▶ **WHAT THIS TASK INVOLVES**: From the first line to the last, retype the records exactly and skip the pictures.

▶ **DATA RECORDS**:
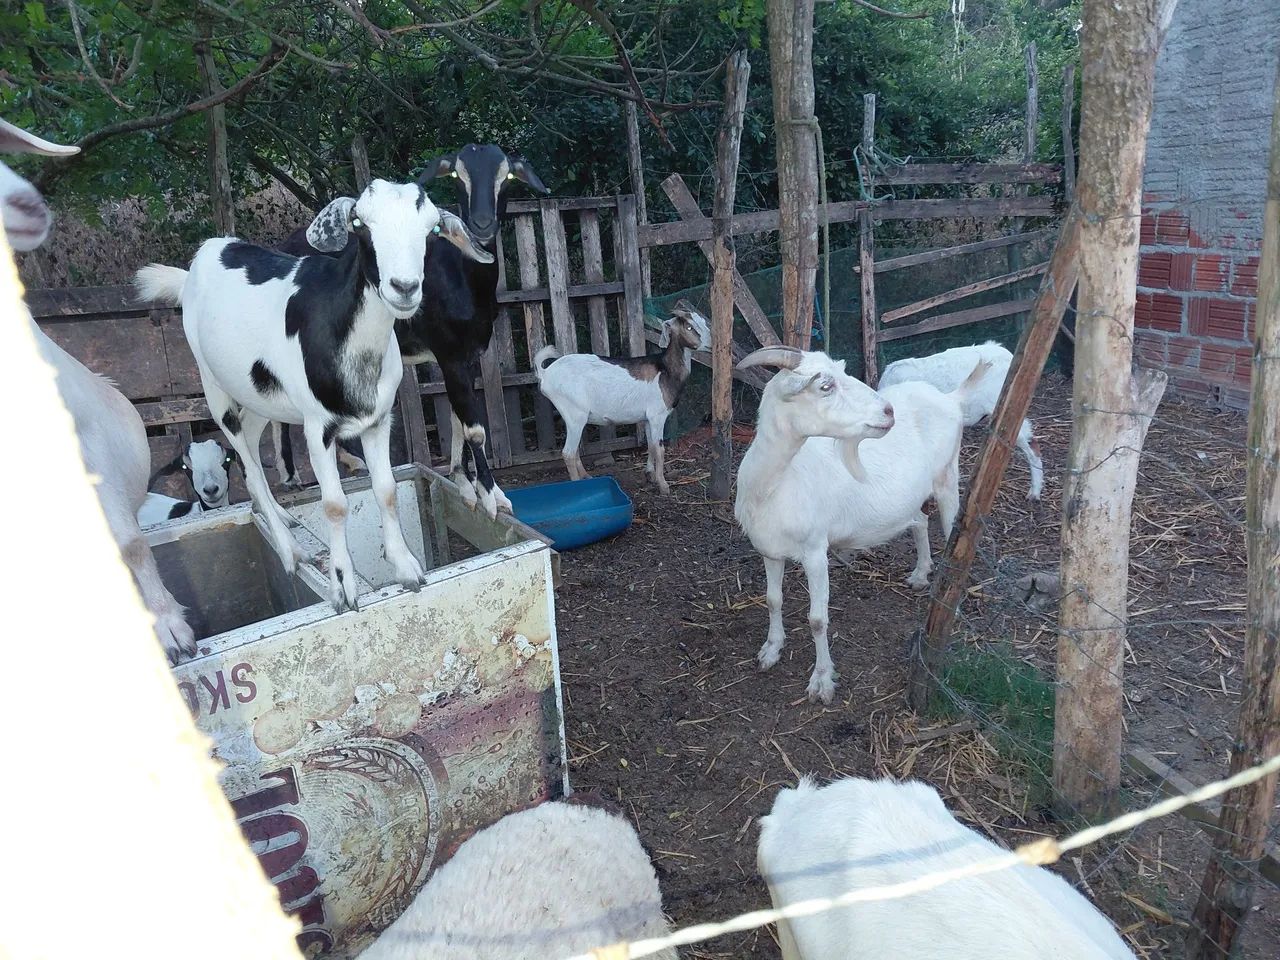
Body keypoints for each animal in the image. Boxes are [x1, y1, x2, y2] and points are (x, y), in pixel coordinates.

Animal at [134, 179, 493, 612]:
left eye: (433, 230)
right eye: (359, 224)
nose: (404, 288)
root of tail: (205, 256)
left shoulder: (378, 419)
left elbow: (387, 490)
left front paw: (406, 566)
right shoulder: (317, 427)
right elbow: (334, 504)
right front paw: (343, 587)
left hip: (261, 392)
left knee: (252, 445)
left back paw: (281, 518)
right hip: (212, 382)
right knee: (244, 454)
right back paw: (290, 551)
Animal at [275, 144, 549, 518]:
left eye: (506, 176)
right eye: (456, 175)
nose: (482, 224)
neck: (462, 276)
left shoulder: (468, 355)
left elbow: (458, 419)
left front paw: (464, 483)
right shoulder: (449, 353)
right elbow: (475, 428)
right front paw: (493, 497)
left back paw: (336, 464)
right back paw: (294, 473)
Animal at [534, 301, 710, 493]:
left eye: (703, 322)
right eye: (689, 326)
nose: (710, 343)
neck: (666, 370)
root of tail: (546, 373)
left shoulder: (647, 418)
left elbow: (650, 445)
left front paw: (649, 475)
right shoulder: (657, 416)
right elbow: (660, 449)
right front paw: (663, 485)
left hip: (573, 417)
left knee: (575, 450)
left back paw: (587, 477)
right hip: (575, 414)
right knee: (568, 453)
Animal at [734, 347, 987, 704]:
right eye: (825, 386)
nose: (888, 410)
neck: (772, 485)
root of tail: (951, 398)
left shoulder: (815, 551)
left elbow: (817, 620)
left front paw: (822, 681)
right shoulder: (769, 550)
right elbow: (773, 600)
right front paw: (771, 650)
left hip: (947, 476)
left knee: (953, 531)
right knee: (920, 521)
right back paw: (920, 573)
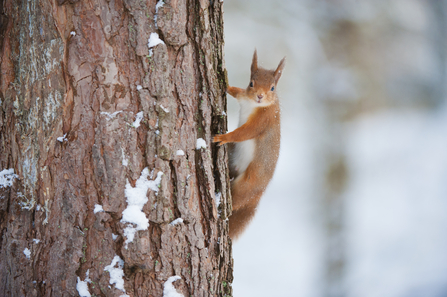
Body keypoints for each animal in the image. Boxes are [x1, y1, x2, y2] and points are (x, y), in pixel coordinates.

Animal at [214, 49, 286, 237]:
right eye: (251, 83)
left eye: (272, 88)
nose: (260, 96)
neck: (253, 104)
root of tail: (258, 196)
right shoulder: (243, 96)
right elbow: (237, 91)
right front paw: (226, 84)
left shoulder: (264, 120)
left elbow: (245, 132)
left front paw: (224, 137)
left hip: (246, 186)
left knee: (235, 203)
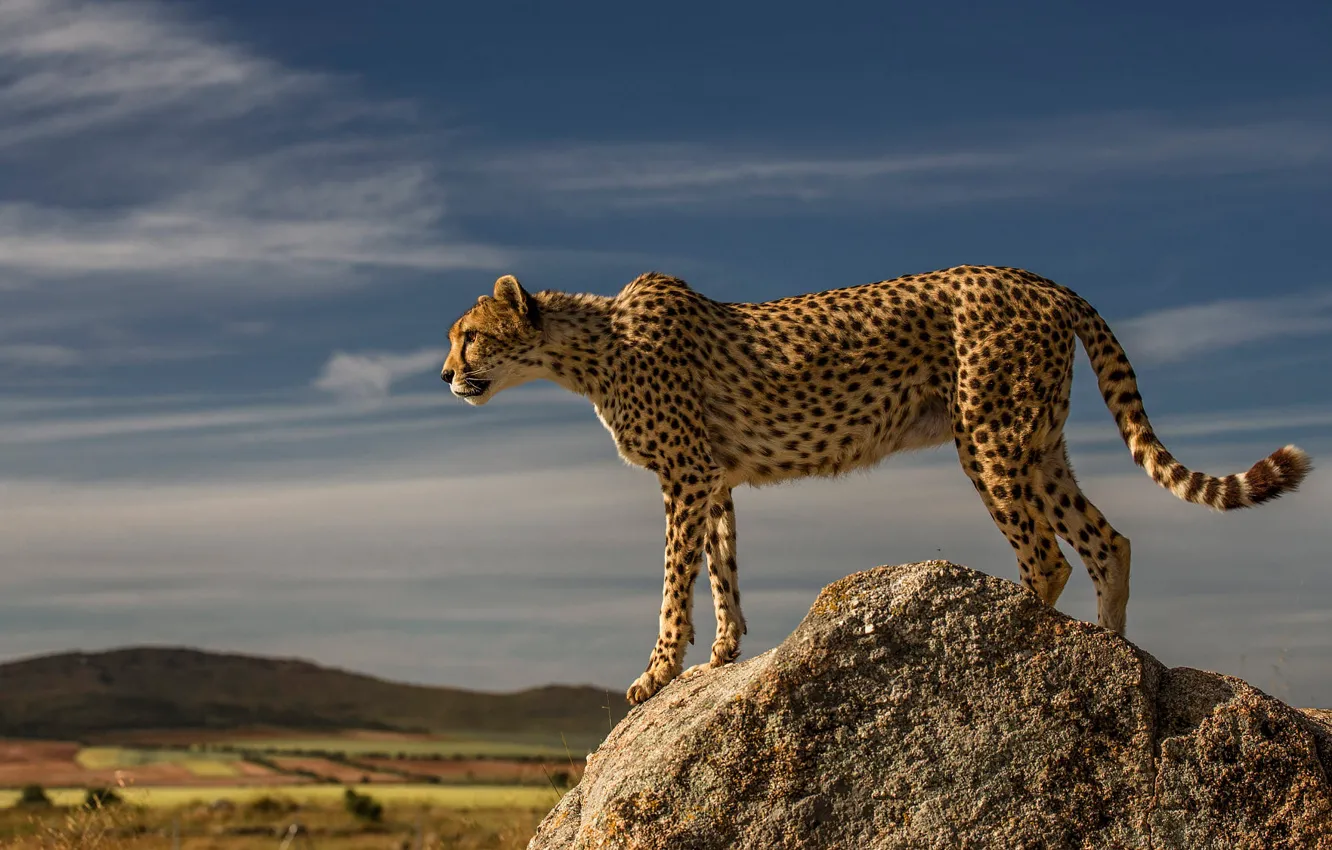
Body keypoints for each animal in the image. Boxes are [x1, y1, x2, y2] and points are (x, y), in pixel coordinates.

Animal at [440, 266, 1312, 705]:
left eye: (471, 336)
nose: (445, 374)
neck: (590, 349)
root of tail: (1043, 279)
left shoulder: (685, 476)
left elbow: (672, 582)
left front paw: (657, 672)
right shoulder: (714, 477)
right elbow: (722, 572)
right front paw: (721, 657)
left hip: (988, 438)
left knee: (1046, 555)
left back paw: (1023, 652)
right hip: (1039, 444)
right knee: (1107, 541)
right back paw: (1122, 667)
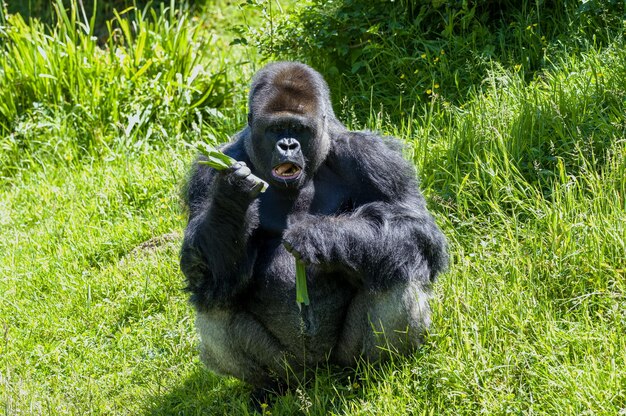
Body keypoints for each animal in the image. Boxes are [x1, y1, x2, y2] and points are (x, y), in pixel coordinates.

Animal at [178, 61, 446, 394]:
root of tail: (317, 375)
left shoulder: (374, 156)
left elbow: (414, 227)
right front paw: (231, 196)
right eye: (276, 129)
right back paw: (268, 389)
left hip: (340, 359)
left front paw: (318, 236)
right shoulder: (208, 170)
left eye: (298, 130)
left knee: (396, 265)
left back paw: (374, 372)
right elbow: (202, 266)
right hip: (290, 368)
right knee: (215, 299)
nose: (287, 145)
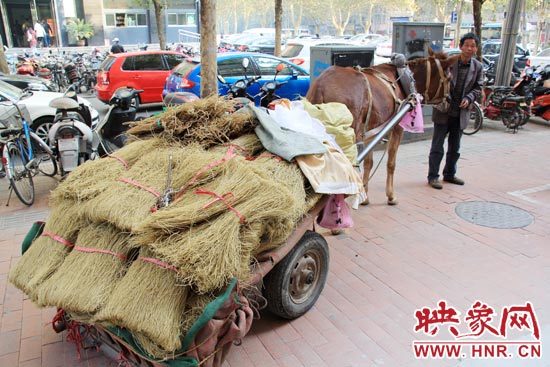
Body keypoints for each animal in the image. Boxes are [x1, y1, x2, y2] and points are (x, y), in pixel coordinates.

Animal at [306, 48, 462, 207]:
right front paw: (391, 196)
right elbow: (391, 162)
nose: (449, 101)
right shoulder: (397, 127)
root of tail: (321, 86)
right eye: (449, 77)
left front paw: (365, 196)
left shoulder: (370, 130)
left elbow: (368, 162)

▶ **TASK RESULT**:
Body keypoints for each animal in the image. Boxes are [x1, y1, x2, y2] and points are (x, y), in pixel coordinates.

Animal at [134, 179, 493, 612]:
left eye: (433, 230)
right eye: (359, 224)
nose: (404, 288)
root of tail: (205, 256)
left shoulder: (378, 419)
left elbow: (387, 490)
left front paw: (406, 566)
right shoulder: (317, 427)
right elbow: (334, 504)
right front paw: (343, 587)
left hip: (261, 392)
left knee: (252, 445)
left back paw: (281, 518)
right hip: (212, 382)
right knee: (244, 454)
right back paw: (290, 551)
Animal at [275, 144, 549, 518]:
left eye: (506, 176)
right eye: (456, 175)
nose: (482, 224)
neck: (462, 276)
left shoulder: (468, 355)
left elbow: (458, 419)
left front paw: (464, 483)
right shoulder: (449, 353)
right elbow: (475, 428)
right front paw: (493, 497)
left back paw: (336, 464)
right back paw: (294, 473)
Animal at [534, 301, 710, 493]:
left eye: (703, 322)
right eye: (689, 326)
nose: (710, 343)
neck: (666, 370)
root of tail: (546, 373)
left shoulder: (647, 418)
left elbow: (650, 445)
left front paw: (649, 475)
right shoulder: (657, 416)
right elbow: (660, 449)
right front paw: (663, 485)
left hip: (573, 417)
left knee: (575, 450)
left back paw: (587, 477)
right hip: (575, 414)
right knee: (568, 453)
Animal at [734, 347, 987, 704]:
right eye: (825, 386)
nose: (888, 410)
neck: (772, 485)
root of tail: (951, 398)
left shoulder: (815, 551)
left elbow: (817, 620)
left front paw: (822, 681)
right shoulder: (769, 550)
right elbow: (773, 600)
right front paw: (771, 650)
left hip: (947, 476)
left knee: (953, 531)
right knee: (920, 521)
right back paw: (920, 573)
Body keypoints for each animal in the image. Boxes are [x1, y1, x2, y2] and points are (x, y), in pixel coordinates.

Animal at [214, 49, 286, 237]:
right eye: (251, 83)
left eye: (272, 88)
nose: (260, 96)
neck: (253, 104)
root of tail: (258, 196)
right shoulder: (243, 96)
right elbow: (237, 91)
right front paw: (226, 84)
left shoulder: (264, 120)
left elbow: (245, 132)
left front paw: (224, 137)
left hip: (246, 186)
left knee: (235, 203)
Body keypoints for each animal in the image. Boxes are [x1, y1, x2, y2] and points are (x, y), in pixel coordinates.

Animal at [440, 266, 1312, 705]:
left eye: (471, 336)
nose: (445, 374)
neck: (590, 349)
root of tail: (1043, 279)
left shoulder: (685, 476)
left elbow: (672, 582)
left front paw: (657, 672)
right shoulder: (714, 477)
right elbow: (722, 572)
right front paw: (721, 657)
left hip: (988, 438)
left knee: (1046, 555)
left back paw: (1023, 652)
right hip: (1039, 444)
right knee: (1107, 541)
right back paw: (1122, 667)
Body keypoints for each animal in the image. Boxes are [x1, y1, x2, y2] and points are (x, y), in pixel coordinates.

Animal at [178, 61, 446, 394]:
root of tail: (317, 375)
left shoulder: (374, 156)
left elbow: (414, 227)
right front paw: (231, 196)
right eye: (276, 129)
right back paw: (268, 389)
left hip: (340, 359)
left front paw: (318, 236)
right shoulder: (208, 170)
left eye: (298, 130)
left knee: (396, 265)
left back paw: (374, 372)
right elbow: (202, 266)
right hip: (290, 368)
right knee: (215, 299)
nose: (287, 145)
Body keypoints for each animal in the image. Boxes are [x1, y1, x2, y2] and points are (x, y), in pixel coordinates.

Animal at [306, 48, 462, 207]:
right front paw: (391, 196)
right elbow: (391, 162)
nose: (449, 101)
right shoulder: (397, 127)
root of tail: (321, 86)
right eye: (449, 77)
left front paw: (365, 196)
left shoulder: (370, 130)
left elbow: (368, 162)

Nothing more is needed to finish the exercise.